__PROMPT__.
Number of lines below with the word "Embryonal": state it and write nothing more.

__DATA PROVIDED__.
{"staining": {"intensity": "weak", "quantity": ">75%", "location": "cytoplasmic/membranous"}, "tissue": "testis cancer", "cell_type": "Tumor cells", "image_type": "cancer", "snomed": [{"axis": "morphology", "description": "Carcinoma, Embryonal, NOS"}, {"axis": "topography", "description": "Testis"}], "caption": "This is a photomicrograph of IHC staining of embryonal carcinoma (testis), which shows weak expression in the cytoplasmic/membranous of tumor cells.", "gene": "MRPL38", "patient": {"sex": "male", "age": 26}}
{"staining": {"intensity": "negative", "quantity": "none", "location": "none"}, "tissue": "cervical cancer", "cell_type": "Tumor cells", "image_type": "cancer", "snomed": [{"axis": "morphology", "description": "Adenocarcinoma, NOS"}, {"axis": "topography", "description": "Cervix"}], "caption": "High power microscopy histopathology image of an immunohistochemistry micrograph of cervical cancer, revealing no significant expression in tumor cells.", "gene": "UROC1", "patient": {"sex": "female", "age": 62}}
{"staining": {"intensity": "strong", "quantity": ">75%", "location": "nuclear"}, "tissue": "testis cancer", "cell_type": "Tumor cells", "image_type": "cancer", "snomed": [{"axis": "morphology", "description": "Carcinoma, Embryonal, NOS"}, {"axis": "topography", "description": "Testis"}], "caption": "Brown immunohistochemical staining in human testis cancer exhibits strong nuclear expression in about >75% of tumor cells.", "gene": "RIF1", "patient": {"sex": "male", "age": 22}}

__TASK SOLUTION__.
2